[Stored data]
+ + + +
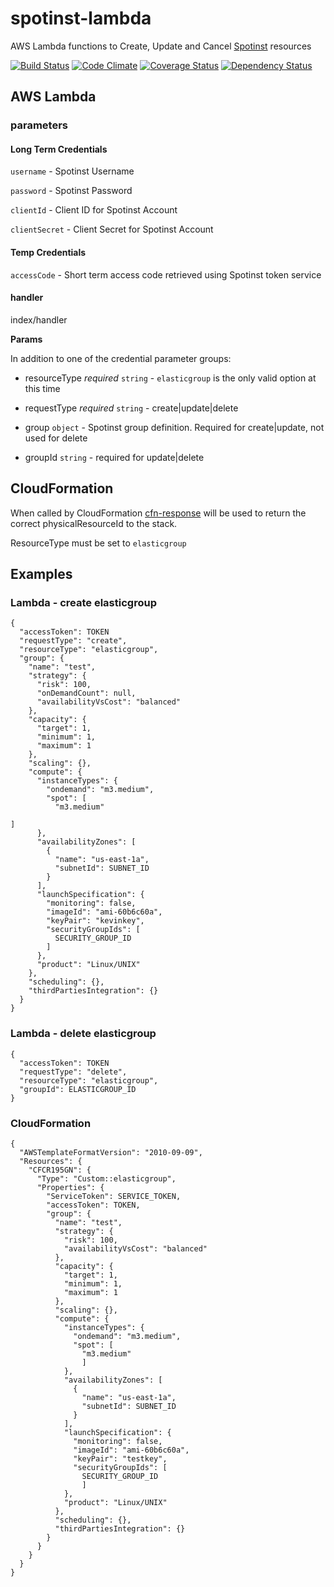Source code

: # spotinst-lambda

AWS Lambda functions to Create, Update and Cancel [Spotinst](http://spotinst.com) resources


[![Build
Status](https://travis-ci.org/SungardAS/spotinst-lambda.svg?branch=master)](https://travis-ci.org/SungardAS/spotinst-lambda?branch=master)
[![Code
Climate](https://codeclimate.com/github/SungardAS/spotinst-lambda/badges/gpa.svg?branch=master)](https://codeclimate.com/github/SungardAS/spotinst-lambda?branch=master)
[![Coverage
Status](https://coveralls.io/repos/SungardAS/spotinst-lambda/badge.svg?branch=master)](https://coveralls.io/r/SungardAS/spotinst-lambda?branch=master)
[![Dependency
Status](https://david-dm.org/SungardAS/spotinst-lambda.svg?branch=master)](https://david-dm.org/SungardAS/spotinst-lambda?branch=master)

## AWS Lambda

### parameters

#### Long Term Credentials

`username` - Spotinst Username

`password` - Spotinst Password

`clientId` - Client ID for Spotinst Account

`clientSecret` - Client Secret for Spotinst Account

#### Temp Credentials

`accessCode` - Short term access code retrieved using Spotinst token
service


#### handler
index/handler

**Params**

In addition to one of the credential parameter groups:

- resourceType *required* `string` - `elasticgroup` is the only valid
  option at this time

- requestType *required* `string` - create|update|delete

- group `object` - Spotinst group definition. Required for create|update, not used for delete

- groupId `string` - required for update|delete



## CloudFormation

When called by CloudFormation [cfn-response](http://docs.aws.amazon.com/AWSCloudFormation/latest/UserGuide/aws-properties-lambda-function-code.html#cfn-lambda-function-code-cfnresponsemodule)
will be used to return the correct physicalResourceId to the stack.

ResourceType must be set to `elasticgroup`


## Examples

### Lambda - create elasticgroup

    {
      "accessToken": TOKEN
      "requestType": "create",
      "resourceType": "elasticgroup",
      "group": {
        "name": "test",
        "strategy": {
          "risk": 100,
          "onDemandCount": null,
          "availabilityVsCost": "balanced"
        },
        "capacity": {
          "target": 1,
          "minimum": 1,
          "maximum": 1
        },
        "scaling": {},
        "compute": {
          "instanceTypes": {
            "ondemand": "m3.medium",
            "spot": [
              "m3.medium"
                                                                                                                                    ]
          },
          "availabilityZones": [
            {
              "name": "us-east-1a",
              "subnetId": SUBNET_ID
            }
          ],
          "launchSpecification": {
            "monitoring": false,
            "imageId": "ami-60b6c60a",
            "keyPair": "kevinkey",
            "securityGroupIds": [
              SECURITY_GROUP_ID
            ]
          },
          "product": "Linux/UNIX"
        },
        "scheduling": {},
        "thirdPartiesIntegration": {}
      }
    }

### Lambda - delete elasticgroup

    {
      "accessToken": TOKEN
      "requestType": "delete",
      "resourceType": "elasticgroup",
      "groupId": ELASTICGROUP_ID
    }


### CloudFormation

    {
      "AWSTemplateFormatVersion": "2010-09-09",
      "Resources": {
        "CFCR195GN": {
          "Type": "Custom::elasticgroup",
          "Properties": {
            "ServiceToken": SERVICE_TOKEN,
            "accessToken": TOKEN,
            "group": {
              "name": "test",
              "strategy": {
                "risk": 100,
                "availabilityVsCost": "balanced"
              },
              "capacity": {
                "target": 1,
                "minimum": 1,
                "maximum": 1
              },
              "scaling": {},
              "compute": {
                "instanceTypes": {
                  "ondemand": "m3.medium",
                  "spot": [
                    "m3.medium"
                    ]
                },
                "availabilityZones": [
                  {
                    "name": "us-east-1a",
                    "subnetId": SUBNET_ID
                  }
                ],
                "launchSpecification": {
                  "monitoring": false,
                  "imageId": "ami-60b6c60a",
                  "keyPair": "testkey",
                  "securityGroupIds": [
                    SECURITY_GROUP_ID
                    ]
                },
                "product": "Linux/UNIX"
              },
              "scheduling": {},
              "thirdPartiesIntegration": {}
            }
          }
        }
      }
    }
+ + + +
Exercise directions ▸ Retype every record as it stands. None of the pictures should appear.

Task result ▸
Source code

: # spotinst-lambda

AWS Lambda functions to Create, Update and Cancel [Spotinst](http://spotinst.com) resources


[![Build
Status](https://travis-ci.org/SungardAS/spotinst-lambda.svg?branch=master)](https://travis-ci.org/SungardAS/spotinst-lambda?branch=master)
[![Code
Climate](https://codeclimate.com/github/SungardAS/spotinst-lambda/badges/gpa.svg?branch=master)](https://codeclimate.com/github/SungardAS/spotinst-lambda?branch=master)
[![Coverage
Status](https://coveralls.io/repos/SungardAS/spotinst-lambda/badge.svg?branch=master)](https://coveralls.io/r/SungardAS/spotinst-lambda?branch=master)
[![Dependency
Status](https://david-dm.org/SungardAS/spotinst-lambda.svg?branch=master)](https://david-dm.org/SungardAS/spotinst-lambda?branch=master)

## AWS Lambda

### parameters

#### Long Term Credentials

`username` - Spotinst Username

`password` - Spotinst Password

`clientId` - Client ID for Spotinst Account

`clientSecret` - Client Secret for Spotinst Account

#### Temp Credentials

`accessCode` - Short term access code retrieved using Spotinst token
service


#### handler
index/handler

**Params**

In addition to one of the credential parameter groups:

- resourceType *required* `string` - `elasticgroup` is the only valid
  option at this time

- requestType *required* `string` - create|update|delete

- group `object` - Spotinst group definition. Required for create|update, not used for delete

- groupId `string` - required for update|delete



## CloudFormation

When called by CloudFormation [cfn-response](http://docs.aws.amazon.com/AWSCloudFormation/latest/UserGuide/aws-properties-lambda-function-code.html#cfn-lambda-function-code-cfnresponsemodule)
will be used to return the correct physicalResourceId to the stack.

ResourceType must be set to `elasticgroup`


## Examples

### Lambda - create elasticgroup

    {
      "accessToken": TOKEN
      "requestType": "create",
      "resourceType": "elasticgroup",
      "group": {
        "name": "test",
        "strategy": {
          "risk": 100,
          "onDemandCount": null,
          "availabilityVsCost": "balanced"
        },
        "capacity": {
          "target": 1,
          "minimum": 1,
          "maximum": 1
        },
        "scaling": {},
        "compute": {
          "instanceTypes": {
            "ondemand": "m3.medium",
            "spot": [
              "m3.medium"
                                                                                                                                    ]
          },
          "availabilityZones": [
            {
              "name": "us-east-1a",
              "subnetId": SUBNET_ID
            }
          ],
          "launchSpecification": {
            "monitoring": false,
            "imageId": "ami-60b6c60a",
            "keyPair": "kevinkey",
            "securityGroupIds": [
              SECURITY_GROUP_ID
            ]
          },
          "product": "Linux/UNIX"
        },
        "scheduling": {},
        "thirdPartiesIntegration": {}
      }
    }

### Lambda - delete elasticgroup

    {
      "accessToken": TOKEN
      "requestType": "delete",
      "resourceType": "elasticgroup",
      "groupId": ELASTICGROUP_ID
    }


### CloudFormation

    {
      "AWSTemplateFormatVersion": "2010-09-09",
      "Resources": {
        "CFCR195GN": {
          "Type": "Custom::elasticgroup",
          "Properties": {
            "ServiceToken": SERVICE_TOKEN,
            "accessToken": TOKEN,
            "group": {
              "name": "test",
              "strategy": {
                "risk": 100,
                "availabilityVsCost": "balanced"
              },
              "capacity": {
                "target": 1,
                "minimum": 1,
                "maximum": 1
              },
              "scaling": {},
              "compute": {
                "instanceTypes": {
                  "ondemand": "m3.medium",
                  "spot": [
                    "m3.medium"
                    ]
                },
                "availabilityZones": [
                  {
                    "name": "us-east-1a",
                    "subnetId": SUBNET_ID
                  }
                ],
                "launchSpecification": {
                  "monitoring": false,
                  "imageId": "ami-60b6c60a",
                  "keyPair": "testkey",
                  "securityGroupIds": [
                    SECURITY_GROUP_ID
                    ]
                },
                "product": "Linux/UNIX"
              },
              "scheduling": {},
              "thirdPartiesIntegration": {}
            }
          }
        }
      }
    }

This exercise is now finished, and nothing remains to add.